The biggest problem with the streaming replication is the time it takes to get the initial restore replayed. I estimate our restore can easily "keep up" once it gets through the last 2 years of history, but that is going to take about 2 weeks with a t3 xlarge. That means if my restore ever gets screwed up, I have a business continuity issue that could cost me 2 weeks or more of time. That is pretty unacceptable.


So a fast backup option that could be run regularly (or continuously via s3 replication or something) would really be ideal @stuarthalloway


Ah, I see you responded to my support request. For those reading here: The s3 copy doesn't work "because of how Cloud uses AWS encryption."


We have seen the exact same perf, using an almost identical process to your lib @U0CKQ19AQ. On top of the poor full restore performance, you also have the added eng & infra expense of needing to run and maintain this other process that continually backs up your Cloud system. This is absolutely worth is for DR purposes, but it's really just a band-aid to work around the lengthy full restore processes we're able to write in the user space.


Well, to be honest I like the idea that we can have up-to-the-minute streaming replication in user space; however, the initial restore time means I have to consider if I want two restores running in parallel just in case one gets screwed up so I don't have a 2-week exposure.'


For a lot of businesses, I could definitely see the appeal, certainly when a full restore time is on that magnitude of time. Curious, if a full restore could be completed in 15 minutes, would the streaming replication process still be as valuable? i.e., is the streaming replication process solving the long full restore problem, having the most up-to-date backup, or something else?


@U0514DPR7 Not to speak for Stu, but every business has limited resources and time to provide features. AWS multi-region/multi-hardware means that the data is pretty darn safe. Yes, you can accidentally delete your data, so from a DR perspective we do have to eventually check that box...but as a business (Datomic, e.g.) I imagine you have to ask yourself, as a company, will people buy my product (D.Cloud) without having feature X or Y? If X is backups and Y is something that gets you more customers, which do you pick to do?

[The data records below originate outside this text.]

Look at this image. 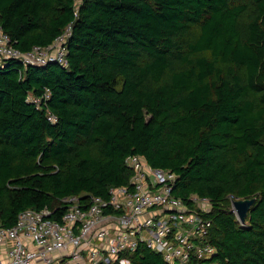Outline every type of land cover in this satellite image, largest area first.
Masks as SVG:
<instances>
[{"label":"trees","instance_id":"obj_1","mask_svg":"<svg viewBox=\"0 0 264 264\" xmlns=\"http://www.w3.org/2000/svg\"><path fill=\"white\" fill-rule=\"evenodd\" d=\"M0 25L22 52L69 27L64 65L0 67L2 226L106 196L135 153L176 174V196L210 200L215 253L187 264H264V0H0ZM229 195L254 197L241 224ZM125 253L170 264L143 244Z\"/></svg>","mask_w":264,"mask_h":264},{"label":"built area","instance_id":"obj_2","mask_svg":"<svg viewBox=\"0 0 264 264\" xmlns=\"http://www.w3.org/2000/svg\"><path fill=\"white\" fill-rule=\"evenodd\" d=\"M68 28L52 43L22 52L0 25V67L9 58L24 65H64ZM29 99L38 106L39 98ZM45 116L56 120L49 110ZM123 162L130 170L127 183L110 185L106 196L67 195L58 212L24 208L12 225L0 224V264H134L124 253L139 244L161 253L170 264H187L191 256L210 259L216 249L204 241L211 223L205 216L209 198L176 196V174L150 165L140 154H128ZM227 197L231 208L234 198Z\"/></svg>","mask_w":264,"mask_h":264},{"label":"water","instance_id":"obj_3","mask_svg":"<svg viewBox=\"0 0 264 264\" xmlns=\"http://www.w3.org/2000/svg\"><path fill=\"white\" fill-rule=\"evenodd\" d=\"M254 197L249 198H234L231 201V208L230 211H232L237 220L240 223L244 222V218L246 216V213L250 207V205L253 203Z\"/></svg>","mask_w":264,"mask_h":264},{"label":"crops","instance_id":"obj_4","mask_svg":"<svg viewBox=\"0 0 264 264\" xmlns=\"http://www.w3.org/2000/svg\"><path fill=\"white\" fill-rule=\"evenodd\" d=\"M0 247H2V245H0ZM0 256H2V253H1V251H0Z\"/></svg>","mask_w":264,"mask_h":264},{"label":"rangeland","instance_id":"obj_5","mask_svg":"<svg viewBox=\"0 0 264 264\" xmlns=\"http://www.w3.org/2000/svg\"><path fill=\"white\" fill-rule=\"evenodd\" d=\"M232 199V198H231Z\"/></svg>","mask_w":264,"mask_h":264}]
</instances>
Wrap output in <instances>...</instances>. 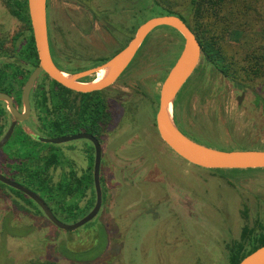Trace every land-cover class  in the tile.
Listing matches in <instances>:
<instances>
[{"label": "rangeland", "instance_id": "1", "mask_svg": "<svg viewBox=\"0 0 264 264\" xmlns=\"http://www.w3.org/2000/svg\"><path fill=\"white\" fill-rule=\"evenodd\" d=\"M62 1L61 8L51 2L52 16L60 21L61 27L66 29L71 2L89 4L93 19L98 20L95 36L124 35L130 39L140 24L165 11L148 9L151 0ZM185 1L163 0V3L174 5ZM186 7L185 4L176 6L179 11ZM25 28V22L13 14L7 1L0 0V40L8 45L9 53L15 41L21 46L20 37L16 40L15 37L25 32ZM242 33L243 36L237 31L227 35L224 48L228 55L242 56L243 42L252 32ZM183 47V37L176 29L159 26L147 36L136 55L132 64L137 78L158 93L157 101L144 95L138 86L134 96L138 109L134 125L121 136L117 145L120 147L118 160L135 165L125 172L110 171L108 167L101 171L103 205L93 220L75 230L62 229L40 211L36 202L18 195L8 186L3 187L0 192V264H33V261L45 259H55L60 264H229L228 245L243 239L246 228L261 230L264 197L257 194L262 191L264 194V168L215 170L193 165L166 145L158 133L156 114L162 82L170 63L177 60ZM152 75L156 80L148 83ZM197 82V78L190 79L177 97H185ZM249 84L253 91L264 96V77L249 81ZM197 102L191 99L185 119L192 133L207 139L194 137L198 142L223 150H264V140L253 136L248 120L237 111L235 100L231 102L233 109L226 115L219 113L218 120L211 119L208 114L198 117ZM24 125V130L32 135L30 128L43 137H57L58 134L43 125H35L34 119ZM16 138L17 133L0 157L10 150ZM28 139L32 145L30 154L37 157L40 169H44L46 158L56 153L61 161L59 167L65 172L68 160L63 151L67 143H46L37 141L35 136ZM78 142L83 143L82 140ZM36 149L46 152L39 157ZM0 171L3 173L1 165ZM3 174L13 177L8 172ZM61 175L59 171L54 172V180ZM13 178L45 195L40 182L29 185L24 175ZM136 181L138 184L133 185ZM119 182L130 188L127 203L122 204L124 200L116 203L115 186ZM95 195L93 183L86 198L73 196L65 200L64 209L46 198L60 221L73 224L93 209L88 205ZM93 202L96 203V198ZM65 249L85 258L76 260L65 256Z\"/></svg>", "mask_w": 264, "mask_h": 264}, {"label": "flooded vegetation", "instance_id": "2", "mask_svg": "<svg viewBox=\"0 0 264 264\" xmlns=\"http://www.w3.org/2000/svg\"><path fill=\"white\" fill-rule=\"evenodd\" d=\"M15 1L18 2L19 0ZM51 2L57 5L58 8H61L63 6V1L47 0V26L51 55L56 65L70 75H75L102 65L127 46L133 38L129 39L124 35H93L95 34V24L98 20L93 19L94 16L92 14L91 5L77 3L75 1L70 3V9L67 10V25L64 30L61 27L60 21L52 16ZM16 17L19 18L18 16ZM24 39L25 32L20 35V42L24 43ZM199 42L201 43L200 40ZM145 43L146 39L117 80L111 85L99 90L82 92L66 86V89H63L58 85H54L52 83L53 79L46 72H42L37 78L31 91V113L25 121L18 122L9 142L20 129L25 127L24 123L30 119H34V124L41 127V116H43L44 113H42L37 107V102L39 100L36 102L35 95L37 94L38 99H42L45 90L49 97L48 105L51 109L48 118L52 122H63L66 124V133L57 135V137L63 135L90 134L97 139L101 146V171L106 167L110 168V171H128L135 164H130L120 159L118 160L117 155L119 154L120 147L117 145L122 138L121 136L132 129L134 125L133 121L135 119L133 120V118H136L135 115L138 111L137 102L134 100V96H136L138 86L140 90L143 91L142 93L150 99L157 101L155 98L158 94L151 87H148L149 85L146 82L144 85L143 80L137 78L135 65L132 64L136 55L142 50ZM9 62L10 53L8 51V45L2 40V48L0 49V92L10 94L13 97L17 108L23 111V90L28 79L22 87V104L20 105L17 103L15 94L8 92ZM174 64L171 65L169 72ZM35 68L36 67H34L32 71ZM169 72L166 74L165 78ZM97 74L98 73H92L82 76L77 78V81H94ZM154 76L155 75H152L148 78V83L156 80ZM165 78L163 79V82ZM192 78H197L199 82H197L193 88H189L188 94L185 97L176 96L174 102V119L183 133L192 139L195 137L207 140L201 135H195V133H192L188 121L185 119L189 114L192 98H195L198 101L196 107L198 117H206V114H208L213 120H218L219 113L226 115V112H230V110L233 109L231 102L235 100L236 109L248 120L253 136L264 140V96L253 91L250 88L249 82L236 81L233 79V77L226 73L219 65L216 56L209 57L204 53L203 46L195 70L183 84L178 94L186 87L187 82H190V79ZM0 103L1 106L7 108L9 111L8 105L5 101L0 100ZM13 120L14 118L9 111L8 116L2 120V124L6 125L4 135ZM18 127H20V129L17 131ZM30 130L34 134H31L32 137L35 136L36 140L40 141L38 139L40 133L32 128H30ZM79 140H82L83 143H80L81 141L78 142ZM65 143H67V145L63 152L68 160L65 172H62L63 169H60V165L55 168L51 167L50 171L52 174L59 171L61 174L66 175V181L70 191L68 199H70L74 196L75 186L84 188L85 182L90 176V173H92L94 179L97 145L93 140L86 137ZM13 146L14 145L10 147V150L3 153V162H1L0 165H2L3 173L8 172L13 177L18 176L21 178L23 172L20 170V167L18 166L15 168L13 165H10L11 162L15 163V161H17L19 164L21 162L20 159L16 160L11 157ZM36 151L38 152L39 157L46 152L44 149H36ZM33 158L34 162L38 164L37 157L33 156ZM3 175L10 178L6 174ZM13 177L10 179L14 180ZM59 177L61 178L62 175ZM111 180H113V178ZM228 182H230L229 179ZM101 183H103V177H101ZM137 184V181L133 182V185ZM89 190L90 188L87 189L86 196ZM262 193L263 191L257 195L260 194V197H264V194ZM86 196H83L82 198L84 199ZM178 202L180 203V199ZM50 207L52 208V206Z\"/></svg>", "mask_w": 264, "mask_h": 264}, {"label": "trees", "instance_id": "3", "mask_svg": "<svg viewBox=\"0 0 264 264\" xmlns=\"http://www.w3.org/2000/svg\"><path fill=\"white\" fill-rule=\"evenodd\" d=\"M6 1L13 14L24 21L26 26L24 43L19 46L15 41V47L10 52V62L8 65V92L14 93L17 103L21 105L22 87L28 79L32 69L38 65L39 60L31 26L28 1ZM150 3V5L147 4L148 9L154 10L160 8L165 10L163 14H176L188 22L201 41L204 53L209 57L216 56L219 65L236 81L249 82L264 77V0H186L185 3L177 2L174 3V5H172L173 3H163V0H151ZM175 4L176 6L177 4H180L181 6L182 4H185L187 7L184 8V11H179ZM246 30L251 31L252 36L248 37L249 39L247 38V40L243 42L245 50L243 51L242 56H239L236 53H234V55H228L224 48L227 35L237 31L243 36L242 32H245ZM21 34L17 35L15 40L19 38ZM1 48L2 40H0V49ZM173 63H170V65H173ZM52 83L66 89L65 86L55 80H52ZM35 97L36 102L39 100L37 102V107L42 113H44V115L41 116L42 125L46 128L57 131V135L65 134V123L52 122L48 118L51 109L48 105L49 97L47 96V91L44 90L42 99H38L37 94ZM8 114L9 111L7 108L1 106L0 103V139L4 135L6 126L5 124H2V120L6 118ZM22 135L24 138L20 137ZM31 137L32 135L27 133L24 128L19 130L11 151V157L16 160L20 159L21 162L20 164L17 161H15V163L11 162L10 165H13L15 168L18 166L20 167V170L25 176L26 184L32 185L35 182L43 184L45 195L41 196H45L44 199L48 203L50 200L53 203L60 204L64 209L65 200L68 199V195L70 194L66 175L63 174L59 180L55 181L53 174L50 171L51 167L55 168L61 164L59 156L56 153L49 155L45 160L44 169H40L39 165L34 162L33 155L30 154L29 148H31L32 145L28 142V138ZM10 142H8L5 147H7ZM4 148L0 150V153H2ZM1 162H3L2 157H0V163ZM88 178L85 182L84 188L76 186L74 188V196L78 195V199L86 196L87 189L91 188V185L94 182L92 173H90ZM5 186L7 185L0 182V192ZM8 187L14 189L18 195L25 196L35 203L34 200L22 191L11 186ZM46 197H48L49 200ZM95 198L96 195L94 200ZM94 200H91L88 205L90 210L95 205V202H93ZM49 205L51 206V203H49ZM20 207L29 211L24 205H20ZM39 209L42 212L40 207ZM243 237V239L236 240L228 245L229 264H239L245 256L264 245V226L261 230L257 231L253 229L248 230V228H246ZM63 254L76 260H83V258H85L73 253L70 249H65ZM33 264L60 263L55 259H45L33 261Z\"/></svg>", "mask_w": 264, "mask_h": 264}, {"label": "water", "instance_id": "4", "mask_svg": "<svg viewBox=\"0 0 264 264\" xmlns=\"http://www.w3.org/2000/svg\"><path fill=\"white\" fill-rule=\"evenodd\" d=\"M31 26L35 46L38 54V65L30 74L23 90V111L19 110L14 103L13 97L4 92H0V100L7 103L8 109L13 116L9 129L0 139V150L11 139L18 122L25 121L31 113V91L39 75L46 72L53 80L60 84L74 88L82 92L99 90L111 85L117 80L125 70L147 36L159 26H170L175 28L184 38L183 50L177 59L169 74L165 78L159 97V107L156 114V126L162 140L174 152L193 165L208 169H245V168H264V150L257 149H233L223 150L210 147L200 143L183 133L177 126L174 119V102L176 96L195 70L201 55V43L190 25L176 14H163L153 16L140 24L135 35L120 52L102 65L85 70L75 75L59 68L54 62L48 37L47 26V0H27ZM106 70V75L99 81L78 82L77 78L92 73H100ZM89 138L97 145L96 161L94 168V183L96 188V203L93 209L82 219L67 224L60 221L53 212L46 200L37 192L29 187L16 182L0 172V181L13 188H16L32 200H34L43 210L47 218L56 226L66 229L75 230L91 220L100 212L103 205V189L101 183V162L102 151L97 139L90 134L63 135L59 137H43L38 139L46 143H65L79 138ZM239 264H264V245L245 256Z\"/></svg>", "mask_w": 264, "mask_h": 264}, {"label": "crops", "instance_id": "5", "mask_svg": "<svg viewBox=\"0 0 264 264\" xmlns=\"http://www.w3.org/2000/svg\"><path fill=\"white\" fill-rule=\"evenodd\" d=\"M119 185L118 186H115V194H114V196L116 197V203L118 204L119 202H121L122 200H124L123 202H122V204L123 203H127V201H128V197H127V195H128V193H129V191H128V189H130V188H128L127 186H126V184L124 185V183L123 182H119L118 183ZM121 184V185H120ZM121 204V203H120Z\"/></svg>", "mask_w": 264, "mask_h": 264}, {"label": "bare ground", "instance_id": "6", "mask_svg": "<svg viewBox=\"0 0 264 264\" xmlns=\"http://www.w3.org/2000/svg\"><path fill=\"white\" fill-rule=\"evenodd\" d=\"M106 70H102L100 71V73L98 74V76L96 77V81L101 80L105 75H106Z\"/></svg>", "mask_w": 264, "mask_h": 264}]
</instances>
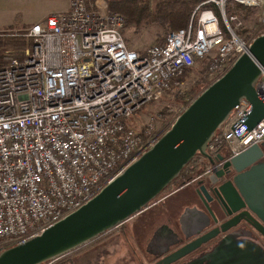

@U083D6HK9 In our case we handle financial data, so not losing anything is important. So being able to continuously back up is the real benefit. Continuous restore just reduces down-time if you have to use your backup...No large (atomic, transactional) database I'm aware of can restore the amount of data we have in 15 mins....unless you do streaming replication (which is what I've done in the past with postgresql)

Daniel Jomphe19:09:42

@U0CKQ19AQ as for us, we're so small for now; we'll go into production for the first time in a few months, with a relatively low volume of ERP-style transactions across few clients for the first year. And we're all learning clojure and datomic on the job. So for us, log replication is certainly quite fast until the DB grows, and your library as it is will probably work easily, and who knows if we'll even use it to rewrite our entire history with better schemas at some point?


so, I'm about to revamp the way the library deals with tempids...I never liked that part, and Stu gave me a good idea

🙂 2

I would love to hear a statement from the official team. Already asked many times. 😞

Daniel Jomphe19:09:12

@stuarthalloway Thanks a lot for following up! A follow-up FAQ would be why and what made it sensible or reasonable to not publish official solutions until now. Apart from lack of time or resources, I expect you'll be able to tell us that when you helped some Cloud users, you often took solution X and they found it sufficient for their needs. What was this X? Was X a log replay, or copying with decrypt re-encrypt at the storage level?